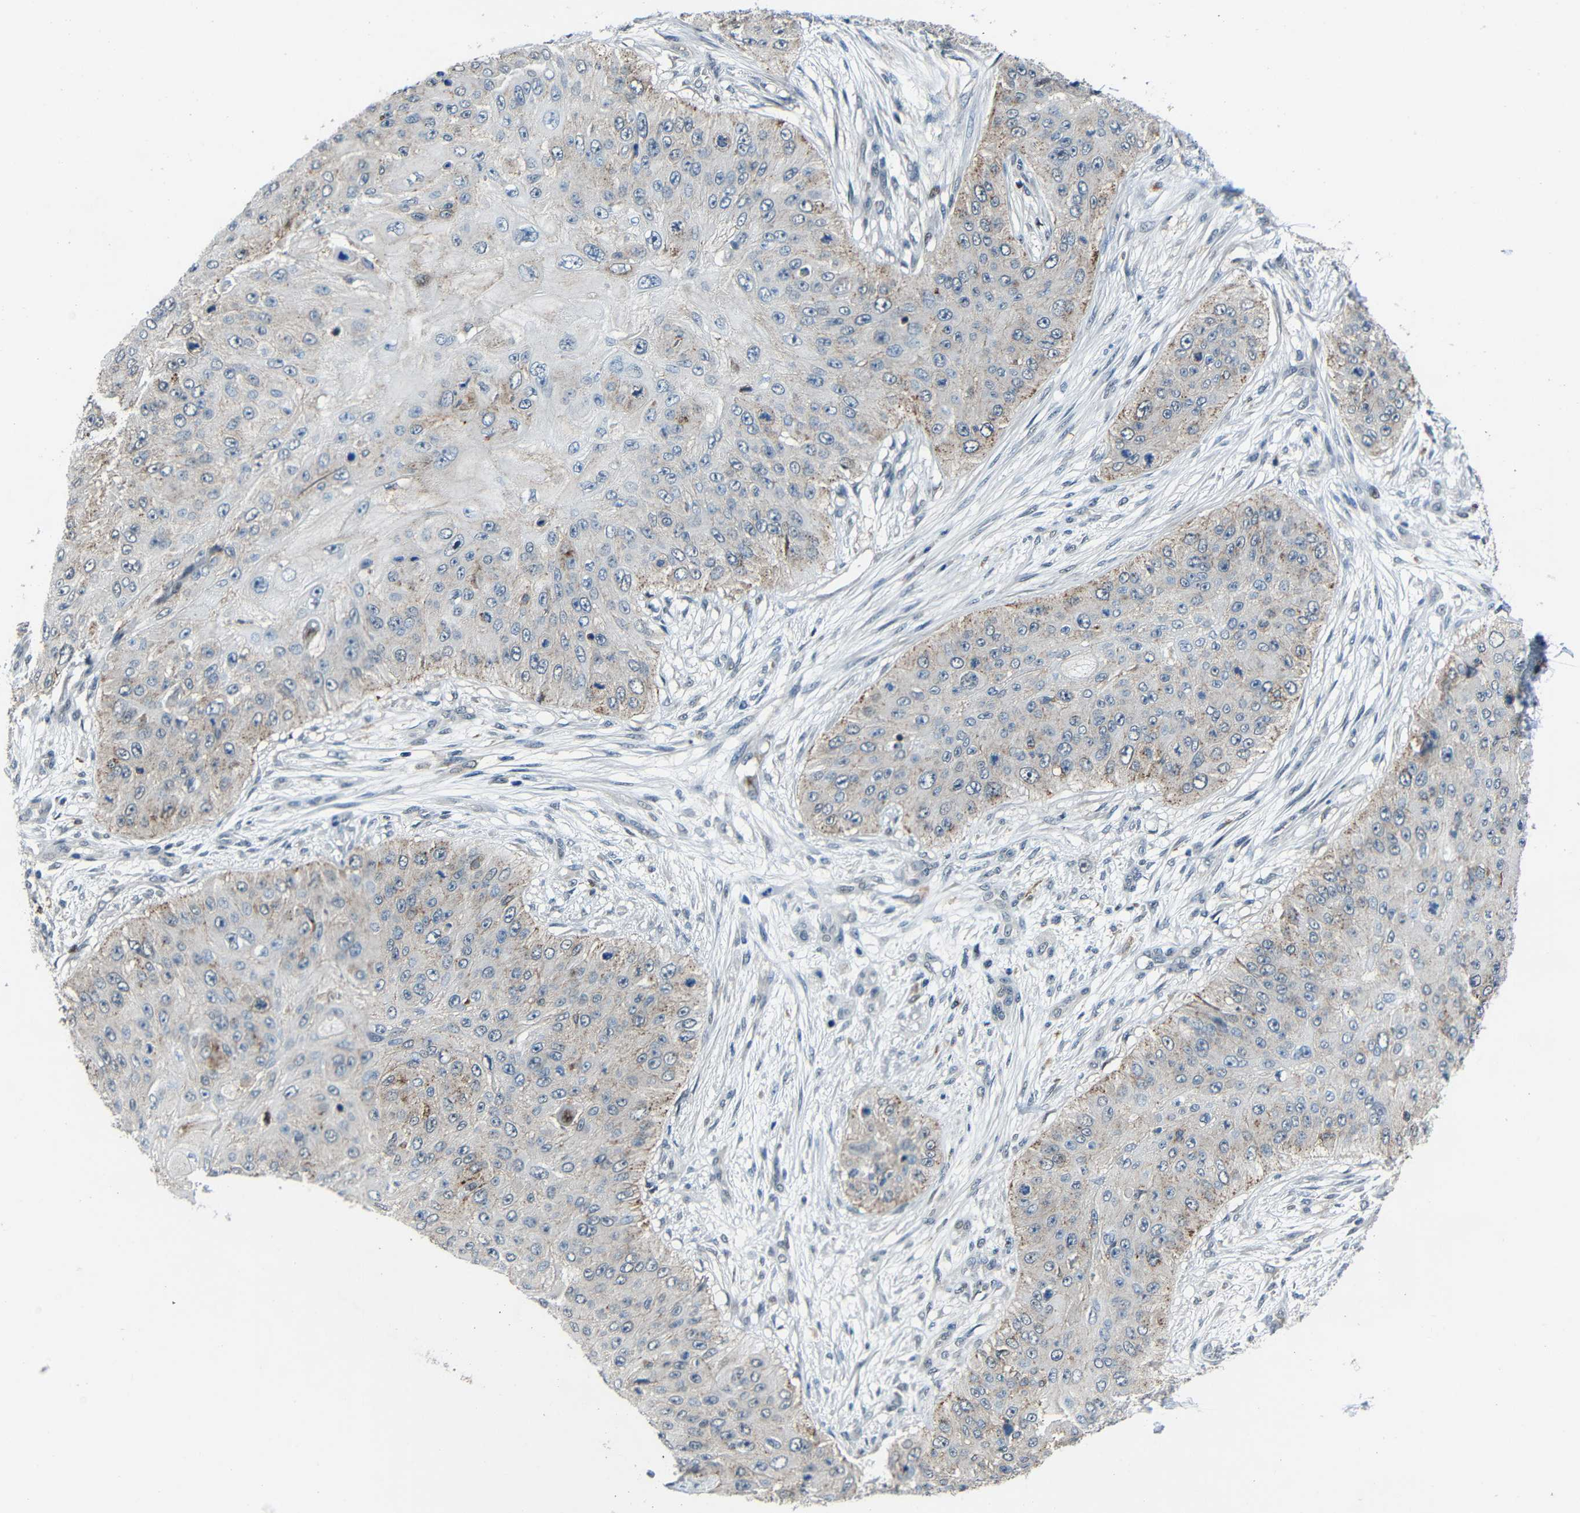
{"staining": {"intensity": "moderate", "quantity": "25%-75%", "location": "cytoplasmic/membranous"}, "tissue": "skin cancer", "cell_type": "Tumor cells", "image_type": "cancer", "snomed": [{"axis": "morphology", "description": "Squamous cell carcinoma, NOS"}, {"axis": "topography", "description": "Skin"}], "caption": "About 25%-75% of tumor cells in human skin cancer show moderate cytoplasmic/membranous protein staining as visualized by brown immunohistochemical staining.", "gene": "DNAJC5", "patient": {"sex": "female", "age": 80}}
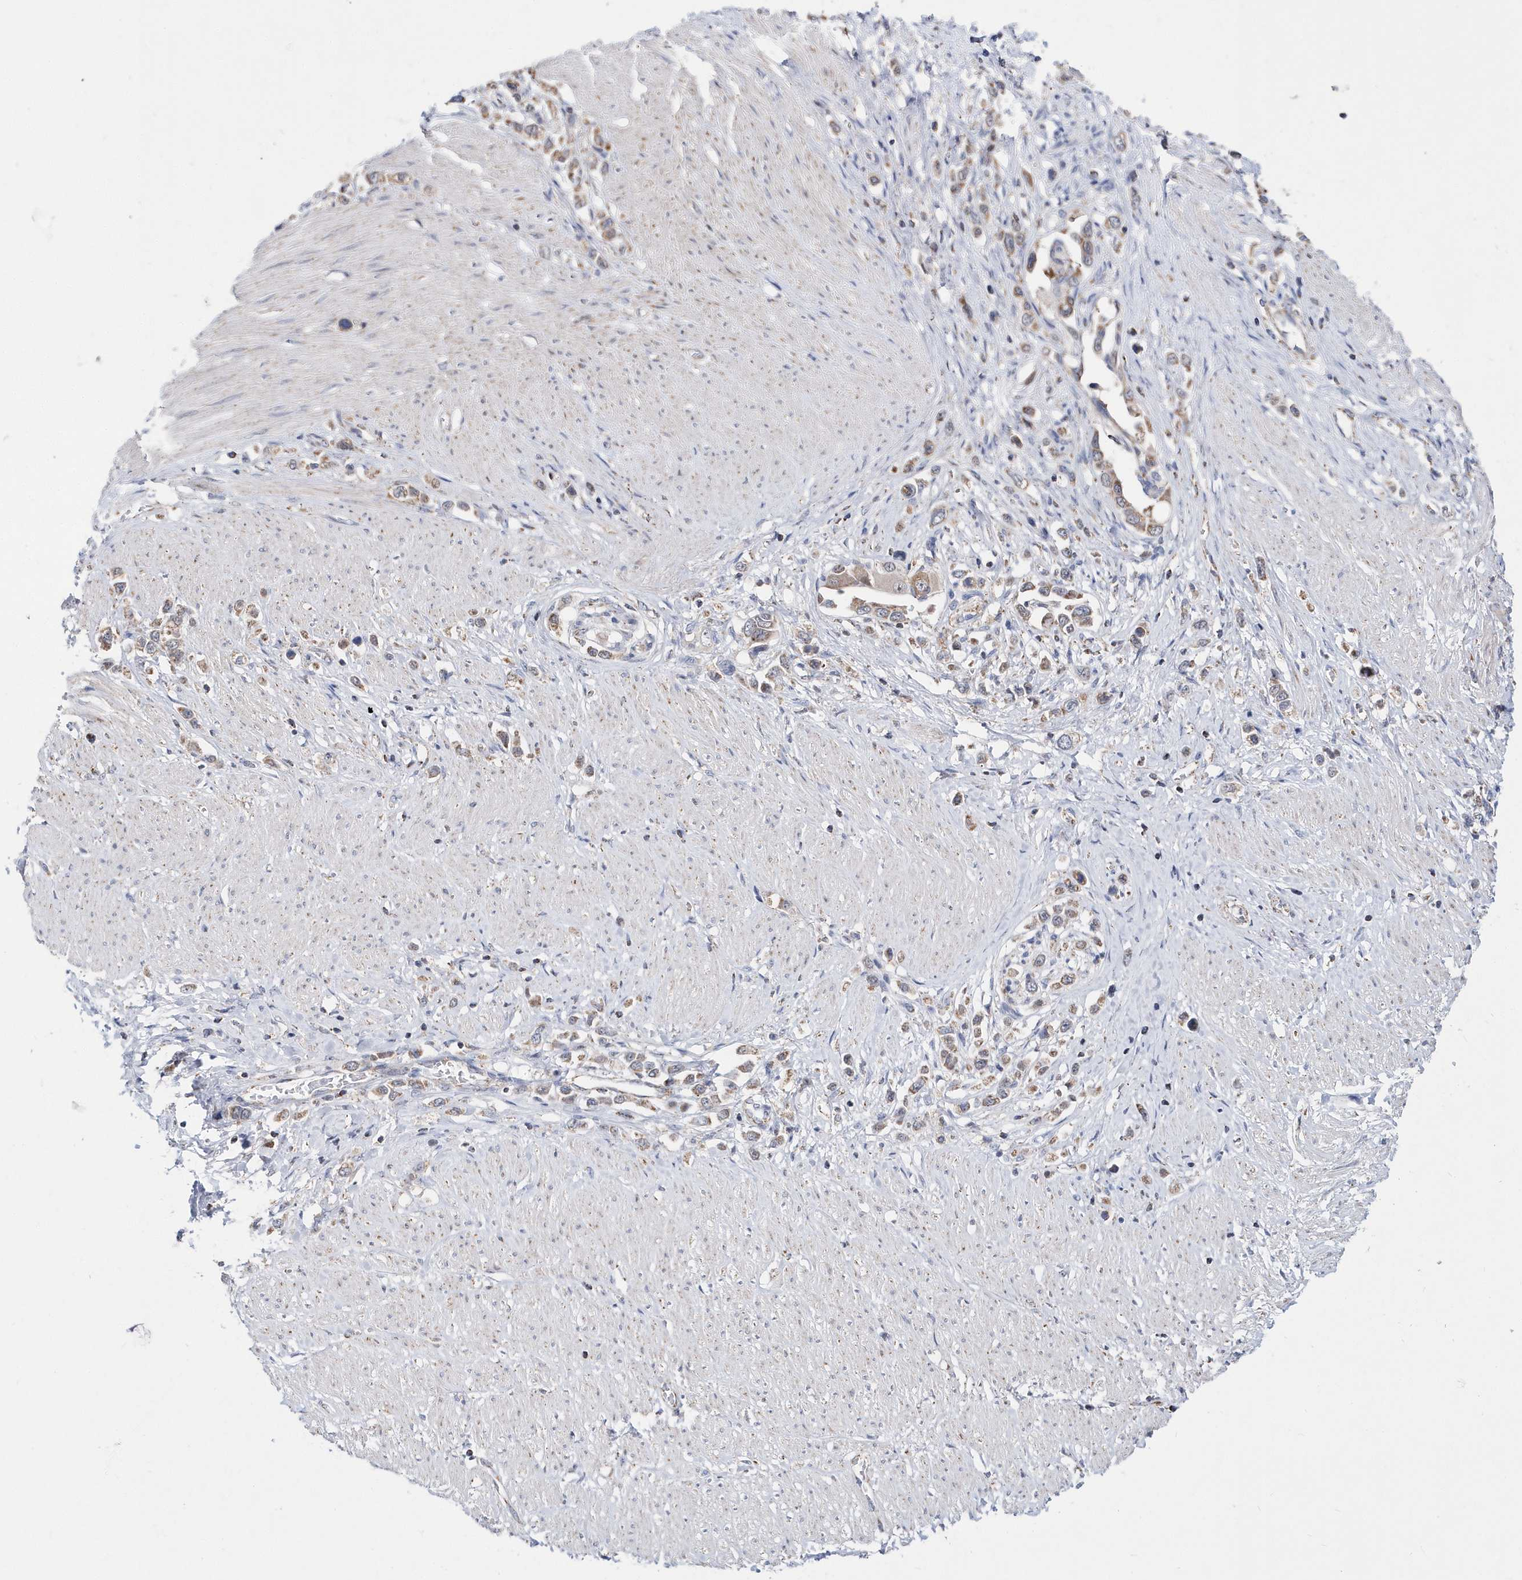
{"staining": {"intensity": "weak", "quantity": "25%-75%", "location": "cytoplasmic/membranous"}, "tissue": "stomach cancer", "cell_type": "Tumor cells", "image_type": "cancer", "snomed": [{"axis": "morphology", "description": "Normal tissue, NOS"}, {"axis": "morphology", "description": "Adenocarcinoma, NOS"}, {"axis": "topography", "description": "Stomach, upper"}, {"axis": "topography", "description": "Stomach"}], "caption": "The immunohistochemical stain shows weak cytoplasmic/membranous staining in tumor cells of stomach cancer (adenocarcinoma) tissue.", "gene": "SPATA5", "patient": {"sex": "female", "age": 65}}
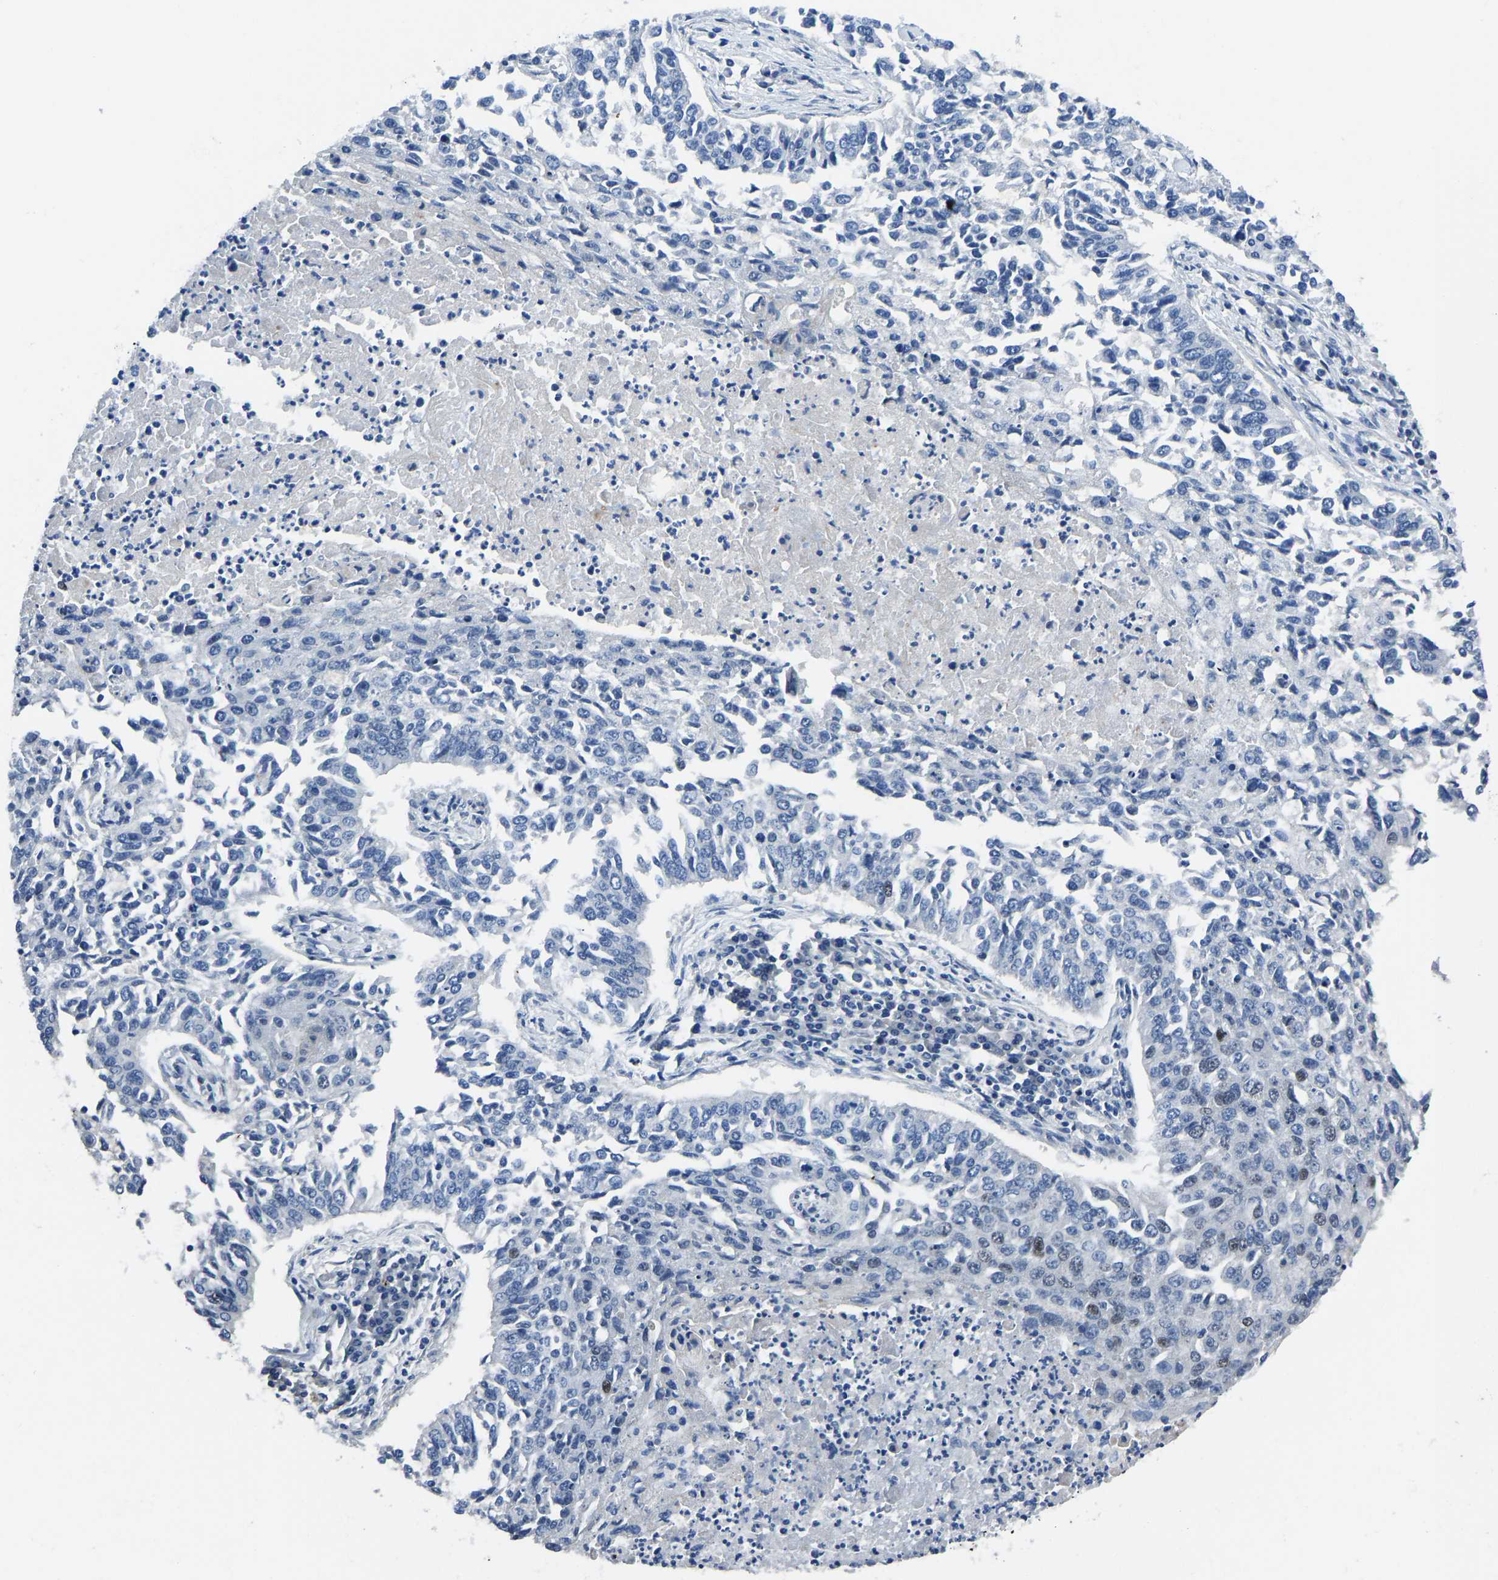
{"staining": {"intensity": "negative", "quantity": "none", "location": "none"}, "tissue": "lung cancer", "cell_type": "Tumor cells", "image_type": "cancer", "snomed": [{"axis": "morphology", "description": "Normal tissue, NOS"}, {"axis": "morphology", "description": "Squamous cell carcinoma, NOS"}, {"axis": "topography", "description": "Cartilage tissue"}, {"axis": "topography", "description": "Bronchus"}, {"axis": "topography", "description": "Lung"}], "caption": "Human squamous cell carcinoma (lung) stained for a protein using immunohistochemistry reveals no positivity in tumor cells.", "gene": "EGR1", "patient": {"sex": "female", "age": 49}}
•••••
__EXERCISE DETAILS__
Print the full listing again exactly, and drop every image from it.

__ANSWER TO THIS PROBLEM__
{"staining": {"intensity": "moderate", "quantity": "25%-75%", "location": "cytoplasmic/membranous"}, "tissue": "skin cancer", "cell_type": "Tumor cells", "image_type": "cancer", "snomed": [{"axis": "morphology", "description": "Squamous cell carcinoma, NOS"}, {"axis": "topography", "description": "Skin"}], "caption": "About 25%-75% of tumor cells in human skin cancer show moderate cytoplasmic/membranous protein staining as visualized by brown immunohistochemical staining.", "gene": "DNAJC5", "patient": {"sex": "female", "age": 80}}
{"staining": {"intensity": "weak", "quantity": "25%-75%", "location": "cytoplasmic/membranous"}, "tissue": "stomach cancer", "cell_type": "Tumor cells", "image_type": "cancer", "snomed": [{"axis": "morphology", "description": "Normal tissue, NOS"}, {"axis": "morphology", "description": "Adenocarcinoma, NOS"}, {"axis": "topography", "description": "Stomach, upper"}, {"axis": "topography", "description": "Stomach"}], "caption": "The immunohistochemical stain shows weak cytoplasmic/membranous staining in tumor cells of stomach cancer (adenocarcinoma) tissue.", "gene": "SPATA5", "patient": {"sex": "female", "age": 65}}
{"staining": {"intensity": "negative", "quantity": "none", "location": "none"}, "tissue": "lung cancer", "cell_type": "Tumor cells", "image_type": "cancer", "snomed": [{"axis": "morphology", "description": "Normal tissue, NOS"}, {"axis": "morphology", "description": "Squamous cell carcinoma, NOS"}, {"axis": "topography", "description": "Cartilage tissue"}, {"axis": "topography", "description": "Bronchus"}, {"axis": "topography", "description": "Lung"}], "caption": "Human squamous cell carcinoma (lung) stained for a protein using immunohistochemistry reveals no positivity in tumor cells.", "gene": "EGR1", "patient": {"sex": "female", "age": 49}}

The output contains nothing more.